> [INPUT FOR THIS TASK]:
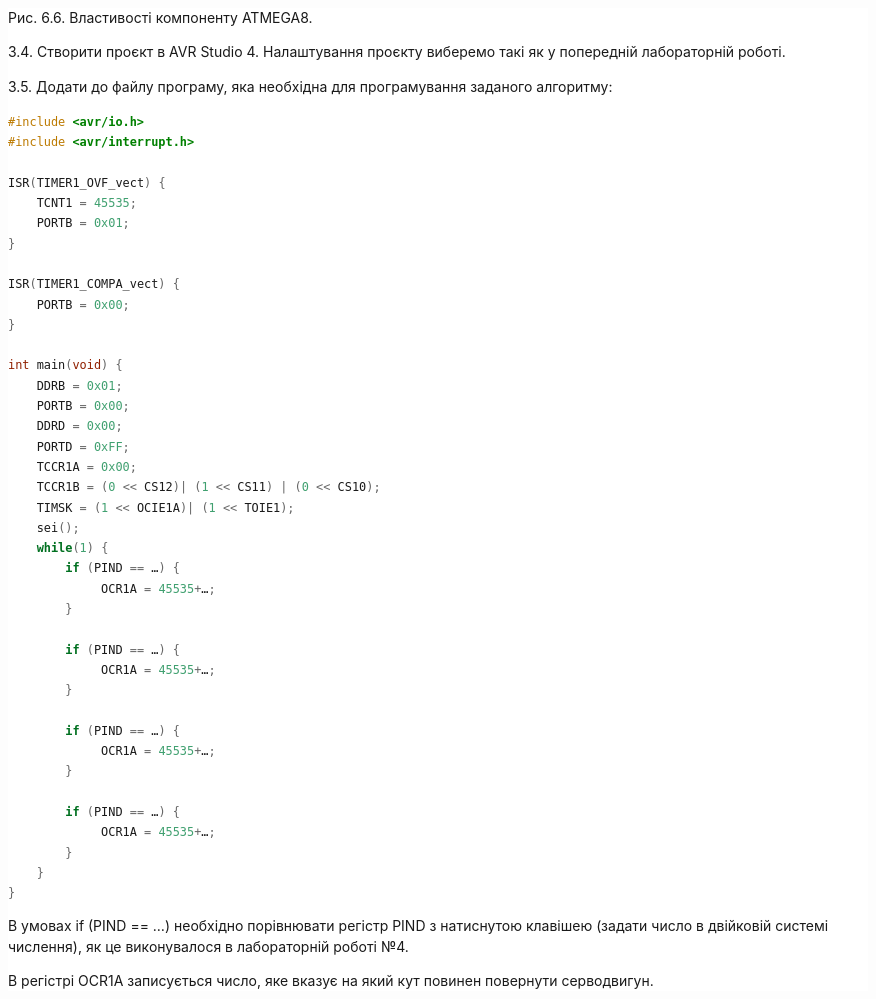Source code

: Рис. 6.6. Властивості компоненту ATMEGA8.

3.4.     Створити проєкт в AVR Studio 4. Налаштування проєкту виберемо такі як у попередній лабораторній роботі.

3.5.     Додати до файлу програму, яка необхідна для програмування заданого алгоритму:

```c
#include <avr/io.h>
#include <avr/interrupt.h>

ISR(TIMER1_OVF_vect) {
    TCNT1 = 45535;
    PORTB = 0x01;
}

ISR(TIMER1_COMPA_vect) {
	PORTB = 0x00;
}

int main(void) {
    DDRB = 0x01;
    PORTB = 0x00;
    DDRD = 0x00;
    PORTD = 0xFF;
    TCCR1A = 0x00;
    TCCR1B = (0 << CS12)| (1 << CS11) | (0 << CS10);
    TIMSK = (1 << OCIE1A)| (1 << TOIE1);
    sei();
    while(1) {
        if (PIND == …) {
             OCR1A = 45535+…;
        }

        if (PIND == …) {
             OCR1A = 45535+…;
        }

        if (PIND == …) {
             OCR1A = 45535+…;
        }

        if (PIND == …) {
             OCR1A = 45535+…;
        }
    }
}
```

В умовах if (PIND == …) необхідно порівнювати регістр PIND з натиснутою клавішею (задати число в двійковій системі числення), як це виконувалося в лабораторній роботі №4.

В регістрі OCR1A записується число, яке вказує на який кут повинен повернути серводвигун.
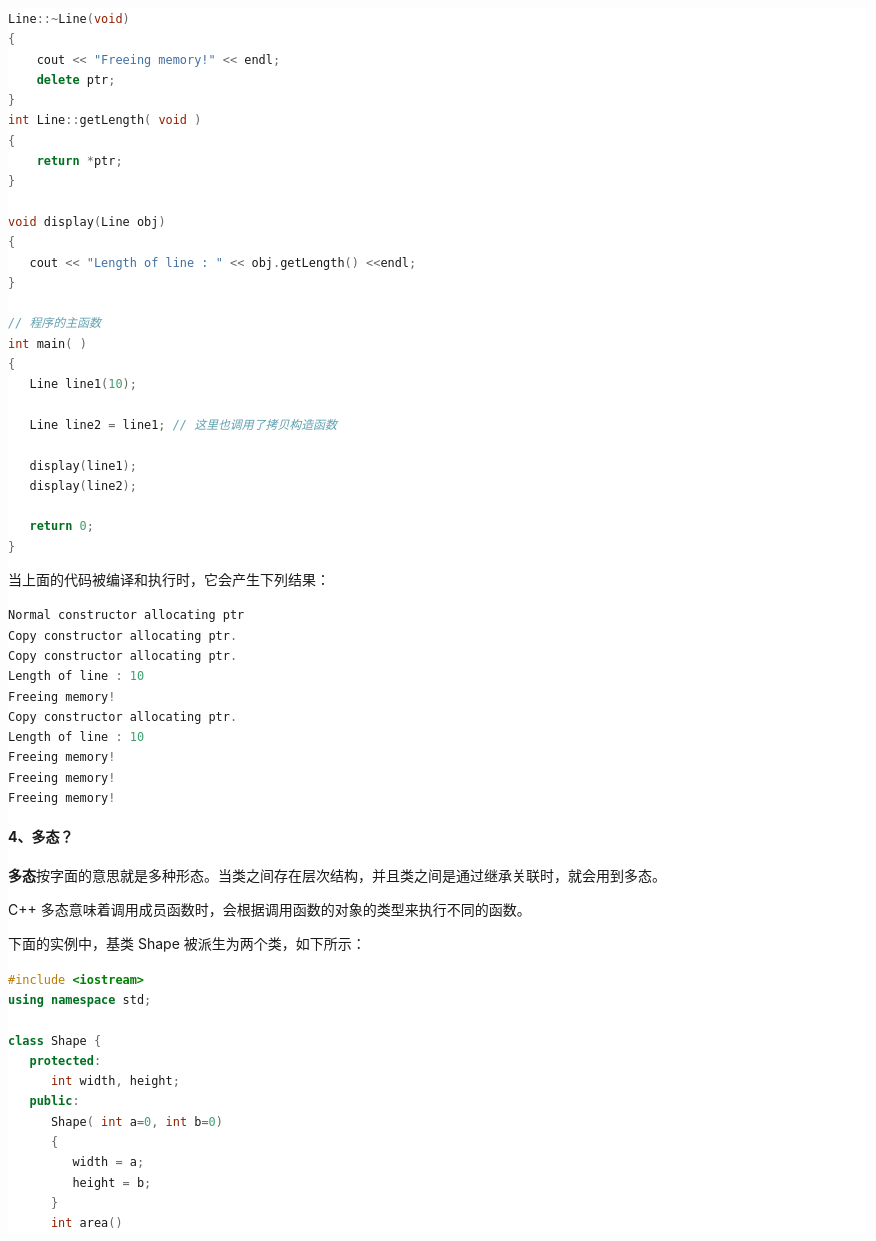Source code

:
 ```c++
Line::~Line(void)
{
    cout << "Freeing memory!" << endl;
    delete ptr;
}
int Line::getLength( void )
{
    return *ptr;
}

void display(Line obj)
{
   cout << "Length of line : " << obj.getLength() <<endl;
}

// 程序的主函数
int main( )
{
   Line line1(10);

   Line line2 = line1; // 这里也调用了拷贝构造函数

   display(line1);
   display(line2);

   return 0;
}
```

当上面的代码被编译和执行时，它会产生下列结果：

```c++
Normal constructor allocating ptr
Copy constructor allocating ptr.
Copy constructor allocating ptr.
Length of line : 10
Freeing memory!
Copy constructor allocating ptr.
Length of line : 10
Freeing memory!
Freeing memory!
Freeing memory!
```

#### 4、多态？

**多态**按字面的意思就是多种形态。当类之间存在层次结构，并且类之间是通过继承关联时，就会用到多态。

C++ 多态意味着调用成员函数时，会根据调用函数的对象的类型来执行不同的函数。

下面的实例中，基类 Shape 被派生为两个类，如下所示：

```c++
#include <iostream> 
using namespace std;
 
class Shape {
   protected:
      int width, height;
   public:
      Shape( int a=0, int b=0)
      {
         width = a;
         height = b;
      }
      int area()
```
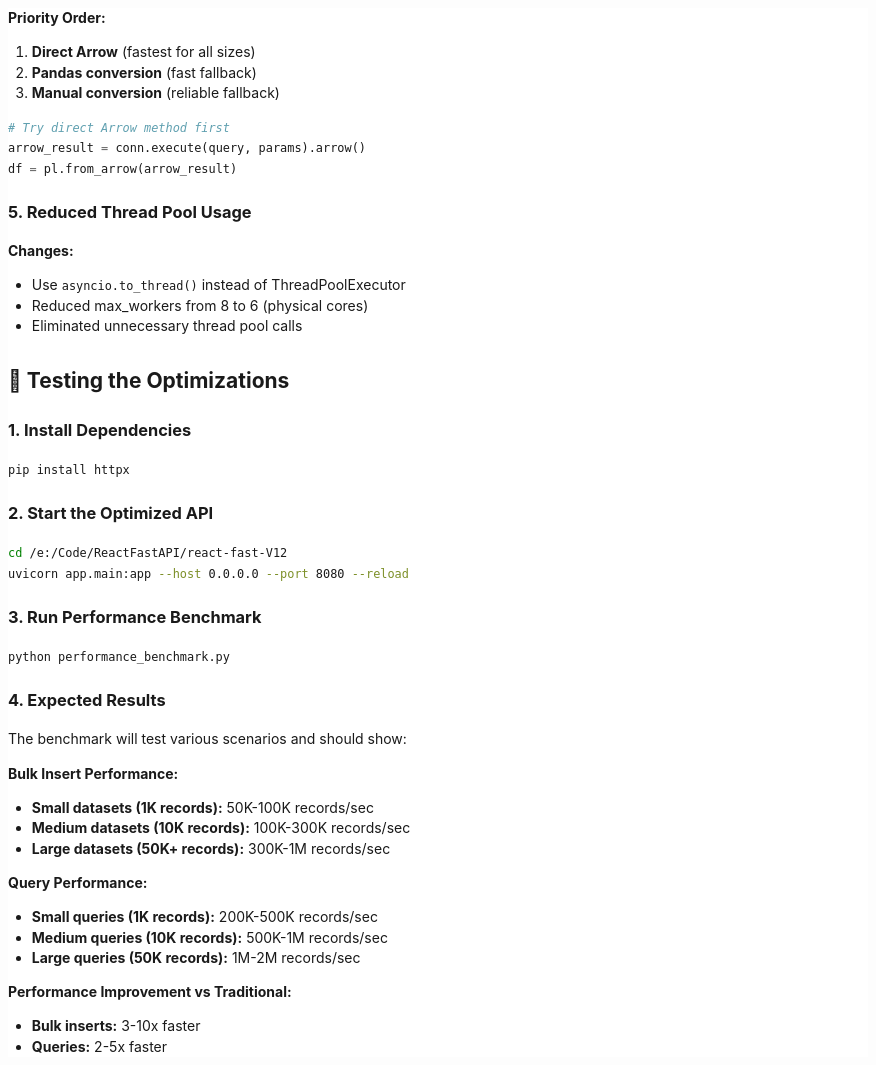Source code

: **Priority Order:**
1. **Direct Arrow** (fastest for all sizes)
2. **Pandas conversion** (fast fallback)  
3. **Manual conversion** (reliable fallback)

```python
# Try direct Arrow method first
arrow_result = conn.execute(query, params).arrow()
df = pl.from_arrow(arrow_result)
```

### 5. **Reduced Thread Pool Usage**

**Changes:**
- Use `asyncio.to_thread()` instead of ThreadPoolExecutor
- Reduced max_workers from 8 to 6 (physical cores)
- Eliminated unnecessary thread pool calls

## 🧪 Testing the Optimizations

### 1. **Install Dependencies**
```bash
pip install httpx
```

### 2. **Start the Optimized API**
```bash
cd /e:/Code/ReactFastAPI/react-fast-V12
uvicorn app.main:app --host 0.0.0.0 --port 8080 --reload
```

### 3. **Run Performance Benchmark**
```bash
python performance_benchmark.py
```

### 4. **Expected Results**

The benchmark will test various scenarios and should show:

**Bulk Insert Performance:**
- **Small datasets (1K records):** 50K-100K records/sec
- **Medium datasets (10K records):** 100K-300K records/sec  
- **Large datasets (50K+ records):** 300K-1M records/sec

**Query Performance:**
- **Small queries (1K records):** 200K-500K records/sec
- **Medium queries (10K records):** 500K-1M records/sec
- **Large queries (50K records):** 1M-2M records/sec

**Performance Improvement vs Traditional:**
- **Bulk inserts:** 3-10x faster
- **Queries:** 2-5x faster
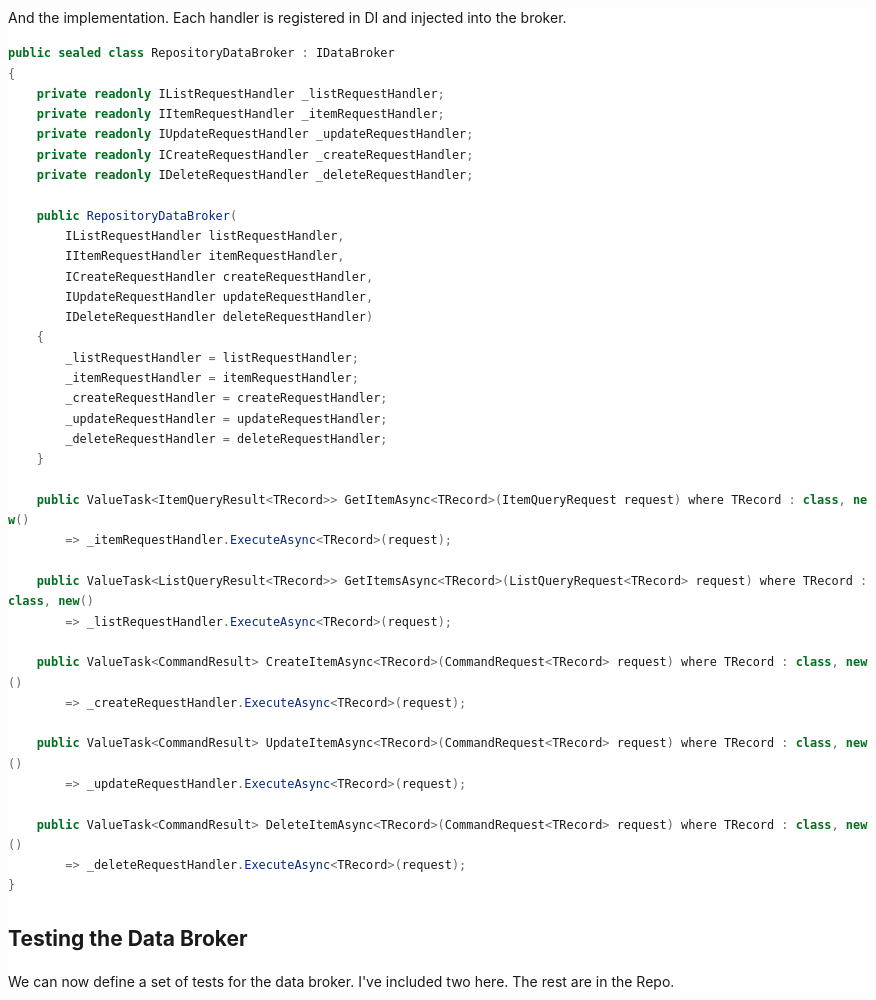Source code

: And the implementation.  Each handler is registered in DI and injected into the broker.

```csharp
public sealed class RepositoryDataBroker : IDataBroker
{
    private readonly IListRequestHandler _listRequestHandler;
    private readonly IItemRequestHandler _itemRequestHandler;
    private readonly IUpdateRequestHandler _updateRequestHandler;
    private readonly ICreateRequestHandler _createRequestHandler;
    private readonly IDeleteRequestHandler _deleteRequestHandler;

    public RepositoryDataBroker(
        IListRequestHandler listRequestHandler,
        IItemRequestHandler itemRequestHandler,
        ICreateRequestHandler createRequestHandler,
        IUpdateRequestHandler updateRequestHandler,
        IDeleteRequestHandler deleteRequestHandler)
    {
        _listRequestHandler = listRequestHandler;
        _itemRequestHandler = itemRequestHandler;
        _createRequestHandler = createRequestHandler;
        _updateRequestHandler = updateRequestHandler;
        _deleteRequestHandler = deleteRequestHandler;
    }

    public ValueTask<ItemQueryResult<TRecord>> GetItemAsync<TRecord>(ItemQueryRequest request) where TRecord : class, new()
        => _itemRequestHandler.ExecuteAsync<TRecord>(request);

    public ValueTask<ListQueryResult<TRecord>> GetItemsAsync<TRecord>(ListQueryRequest<TRecord> request) where TRecord : class, new()
        => _listRequestHandler.ExecuteAsync<TRecord>(request);

    public ValueTask<CommandResult> CreateItemAsync<TRecord>(CommandRequest<TRecord> request) where TRecord : class, new()
        => _createRequestHandler.ExecuteAsync<TRecord>(request);

    public ValueTask<CommandResult> UpdateItemAsync<TRecord>(CommandRequest<TRecord> request) where TRecord : class, new()
        => _updateRequestHandler.ExecuteAsync<TRecord>(request);

    public ValueTask<CommandResult> DeleteItemAsync<TRecord>(CommandRequest<TRecord> request) where TRecord : class, new()
        => _deleteRequestHandler.ExecuteAsync<TRecord>(request);
}
```

## Testing the Data Broker

We can now define a set of tests for the data broker.  I've included two here.  The rest are in the Repo.
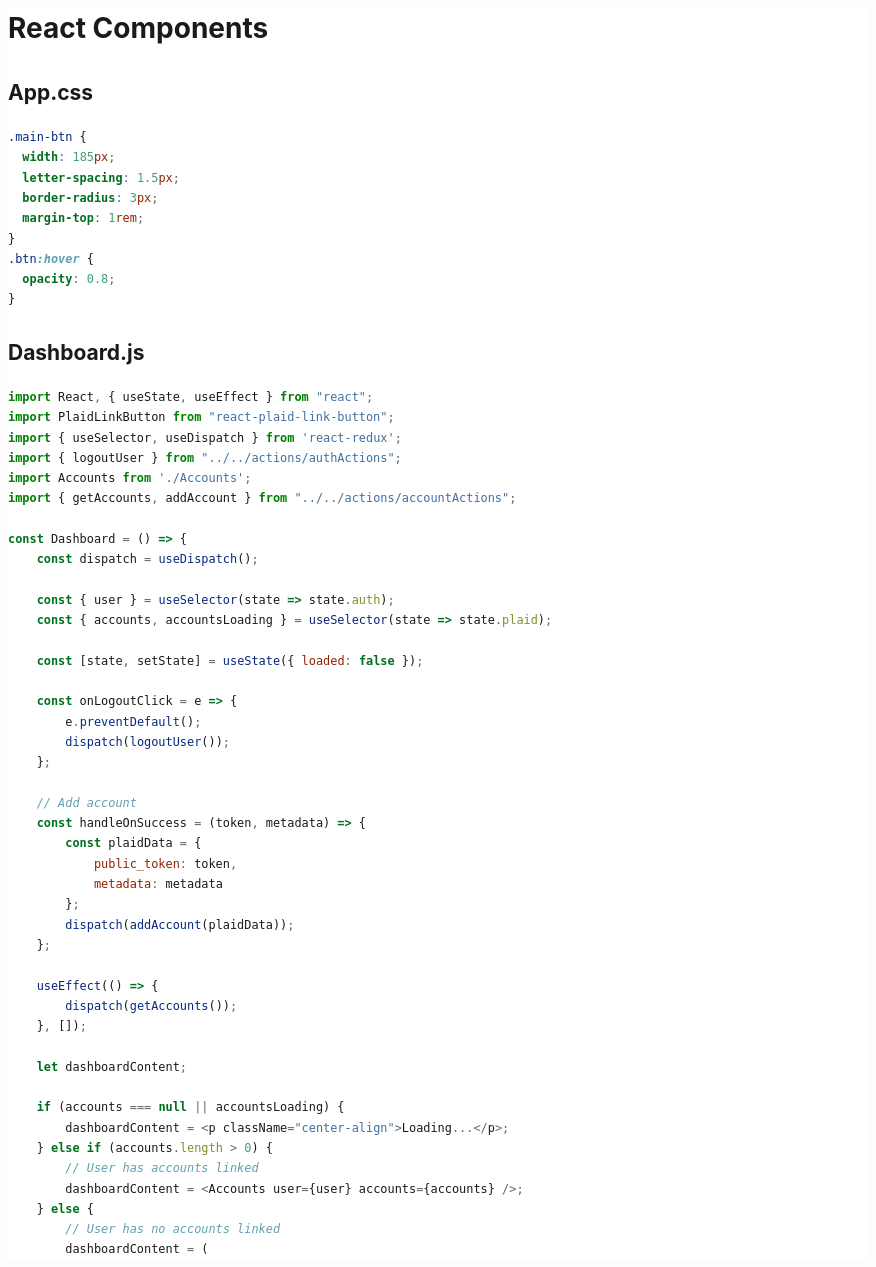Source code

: # React Components

## App.css

```css
.main-btn {
  width: 185px;
  letter-spacing: 1.5px;
  border-radius: 3px;
  margin-top: 1rem;
}
.btn:hover {
  opacity: 0.8;
}
```

## Dashboard.js

```js
import React, { useState, useEffect } from "react";
import PlaidLinkButton from "react-plaid-link-button";
import { useSelector, useDispatch } from 'react-redux';
import { logoutUser } from "../../actions/authActions";
import Accounts from './Accounts';
import { getAccounts, addAccount } from "../../actions/accountActions";

const Dashboard = () => {
    const dispatch = useDispatch();

    const { user } = useSelector(state => state.auth);
    const { accounts, accountsLoading } = useSelector(state => state.plaid);

    const [state, setState] = useState({ loaded: false });

    const onLogoutClick = e => {
        e.preventDefault();
        dispatch(logoutUser());
    };

    // Add account
    const handleOnSuccess = (token, metadata) => {
        const plaidData = {
            public_token: token,
            metadata: metadata
        };
        dispatch(addAccount(plaidData));
    };

    useEffect(() => {
        dispatch(getAccounts());
    }, []);

    let dashboardContent;

    if (accounts === null || accountsLoading) {
        dashboardContent = <p className="center-align">Loading...</p>;
    } else if (accounts.length > 0) {
        // User has accounts linked
        dashboardContent = <Accounts user={user} accounts={accounts} />;
    } else {
        // User has no accounts linked
        dashboardContent = (
```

> [PROBLEM]: Without the pictures, return the records above exactly as given.

> [TASK ANSWER]:
Source code

: Рис. 6.6. Властивості компоненту ATMEGA8.

3.4.     Створити проєкт в AVR Studio 4. Налаштування проєкту виберемо такі як у попередній лабораторній роботі.

3.5.     Додати до файлу програму, яка необхідна для програмування заданого алгоритму:

```c
#include <avr/io.h>
#include <avr/interrupt.h>

ISR(TIMER1_OVF_vect) {
    TCNT1 = 45535;
    PORTB = 0x01;
}

ISR(TIMER1_COMPA_vect) {
	PORTB = 0x00;
}

int main(void) {
    DDRB = 0x01;
    PORTB = 0x00;
    DDRD = 0x00;
    PORTD = 0xFF;
    TCCR1A = 0x00;
    TCCR1B = (0 << CS12)| (1 << CS11) | (0 << CS10);
    TIMSK = (1 << OCIE1A)| (1 << TOIE1);
    sei();
    while(1) {
        if (PIND == …) {
             OCR1A = 45535+…;
        }

        if (PIND == …) {
             OCR1A = 45535+…;
        }

        if (PIND == …) {
             OCR1A = 45535+…;
        }

        if (PIND == …) {
             OCR1A = 45535+…;
        }
    }
}
```

В умовах if (PIND == …) необхідно порівнювати регістр PIND з натиснутою клавішею (задати число в двійковій системі числення), як це виконувалося в лабораторній роботі №4.

В регістрі OCR1A записується число, яке вказує на який кут повинен повернути серводвигун.
Source code

:
 ```c++
Line::~Line(void)
{
    cout << "Freeing memory!" << endl;
    delete ptr;
}
int Line::getLength( void )
{
    return *ptr;
}

void display(Line obj)
{
   cout << "Length of line : " << obj.getLength() <<endl;
}

// 程序的主函数
int main( )
{
   Line line1(10);

   Line line2 = line1; // 这里也调用了拷贝构造函数

   display(line1);
   display(line2);

   return 0;
}
```

当上面的代码被编译和执行时，它会产生下列结果：

```c++
Normal constructor allocating ptr
Copy constructor allocating ptr.
Copy constructor allocating ptr.
Length of line : 10
Freeing memory!
Copy constructor allocating ptr.
Length of line : 10
Freeing memory!
Freeing memory!
Freeing memory!
```

#### 4、多态？

**多态**按字面的意思就是多种形态。当类之间存在层次结构，并且类之间是通过继承关联时，就会用到多态。

C++ 多态意味着调用成员函数时，会根据调用函数的对象的类型来执行不同的函数。

下面的实例中，基类 Shape 被派生为两个类，如下所示：

```c++
#include <iostream> 
using namespace std;
 
class Shape {
   protected:
      int width, height;
   public:
      Shape( int a=0, int b=0)
      {
         width = a;
         height = b;
      }
      int area()
```
Source code

: **Priority Order:**
1. **Direct Arrow** (fastest for all sizes)
2. **Pandas conversion** (fast fallback)  
3. **Manual conversion** (reliable fallback)

```python
# Try direct Arrow method first
arrow_result = conn.execute(query, params).arrow()
df = pl.from_arrow(arrow_result)
```

### 5. **Reduced Thread Pool Usage**

**Changes:**
- Use `asyncio.to_thread()` instead of ThreadPoolExecutor
- Reduced max_workers from 8 to 6 (physical cores)
- Eliminated unnecessary thread pool calls

## 🧪 Testing the Optimizations

### 1. **Install Dependencies**
```bash
pip install httpx
```

### 2. **Start the Optimized API**
```bash
cd /e:/Code/ReactFastAPI/react-fast-V12
uvicorn app.main:app --host 0.0.0.0 --port 8080 --reload
```

### 3. **Run Performance Benchmark**
```bash
python performance_benchmark.py
```

### 4. **Expected Results**

The benchmark will test various scenarios and should show:

**Bulk Insert Performance:**
- **Small datasets (1K records):** 50K-100K records/sec
- **Medium datasets (10K records):** 100K-300K records/sec  
- **Large datasets (50K+ records):** 300K-1M records/sec

**Query Performance:**
- **Small queries (1K records):** 200K-500K records/sec
- **Medium queries (10K records):** 500K-1M records/sec
- **Large queries (50K records):** 1M-2M records/sec

**Performance Improvement vs Traditional:**
- **Bulk inserts:** 3-10x faster
- **Queries:** 2-5x faster
Source code

: And the implementation.  Each handler is registered in DI and injected into the broker.

```csharp
public sealed class RepositoryDataBroker : IDataBroker
{
    private readonly IListRequestHandler _listRequestHandler;
    private readonly IItemRequestHandler _itemRequestHandler;
    private readonly IUpdateRequestHandler _updateRequestHandler;
    private readonly ICreateRequestHandler _createRequestHandler;
    private readonly IDeleteRequestHandler _deleteRequestHandler;

    public RepositoryDataBroker(
        IListRequestHandler listRequestHandler,
        IItemRequestHandler itemRequestHandler,
        ICreateRequestHandler createRequestHandler,
        IUpdateRequestHandler updateRequestHandler,
        IDeleteRequestHandler deleteRequestHandler)
    {
        _listRequestHandler = listRequestHandler;
        _itemRequestHandler = itemRequestHandler;
        _createRequestHandler = createRequestHandler;
        _updateRequestHandler = updateRequestHandler;
        _deleteRequestHandler = deleteRequestHandler;
    }

    public ValueTask<ItemQueryResult<TRecord>> GetItemAsync<TRecord>(ItemQueryRequest request) where TRecord : class, new()
        => _itemRequestHandler.ExecuteAsync<TRecord>(request);

    public ValueTask<ListQueryResult<TRecord>> GetItemsAsync<TRecord>(ListQueryRequest<TRecord> request) where TRecord : class, new()
        => _listRequestHandler.ExecuteAsync<TRecord>(request);

    public ValueTask<CommandResult> CreateItemAsync<TRecord>(CommandRequest<TRecord> request) where TRecord : class, new()
        => _createRequestHandler.ExecuteAsync<TRecord>(request);

    public ValueTask<CommandResult> UpdateItemAsync<TRecord>(CommandRequest<TRecord> request) where TRecord : class, new()
        => _updateRequestHandler.ExecuteAsync<TRecord>(request);

    public ValueTask<CommandResult> DeleteItemAsync<TRecord>(CommandRequest<TRecord> request) where TRecord : class, new()
        => _deleteRequestHandler.ExecuteAsync<TRecord>(request);
}
```

## Testing the Data Broker

We can now define a set of tests for the data broker.  I've included two here.  The rest are in the Repo.
Source code

: # React Components

## App.css

```css
.main-btn {
  width: 185px;
  letter-spacing: 1.5px;
  border-radius: 3px;
  margin-top: 1rem;
}
.btn:hover {
  opacity: 0.8;
}
```

## Dashboard.js

```js
import React, { useState, useEffect } from "react";
import PlaidLinkButton from "react-plaid-link-button";
import { useSelector, useDispatch } from 'react-redux';
import { logoutUser } from "../../actions/authActions";
import Accounts from './Accounts';
import { getAccounts, addAccount } from "../../actions/accountActions";

const Dashboard = () => {
    const dispatch = useDispatch();

    const { user } = useSelector(state => state.auth);
    const { accounts, accountsLoading } = useSelector(state => state.plaid);

    const [state, setState] = useState({ loaded: false });

    const onLogoutClick = e => {
        e.preventDefault();
        dispatch(logoutUser());
    };

    // Add account
    const handleOnSuccess = (token, metadata) => {
        const plaidData = {
            public_token: token,
            metadata: metadata
        };
        dispatch(addAccount(plaidData));
    };

    useEffect(() => {
        dispatch(getAccounts());
    }, []);

    let dashboardContent;

    if (accounts === null || accountsLoading) {
        dashboardContent = <p className="center-align">Loading...</p>;
    } else if (accounts.length > 0) {
        // User has accounts linked
        dashboardContent = <Accounts user={user} accounts={accounts} />;
    } else {
        // User has no accounts linked
        dashboardContent = (
```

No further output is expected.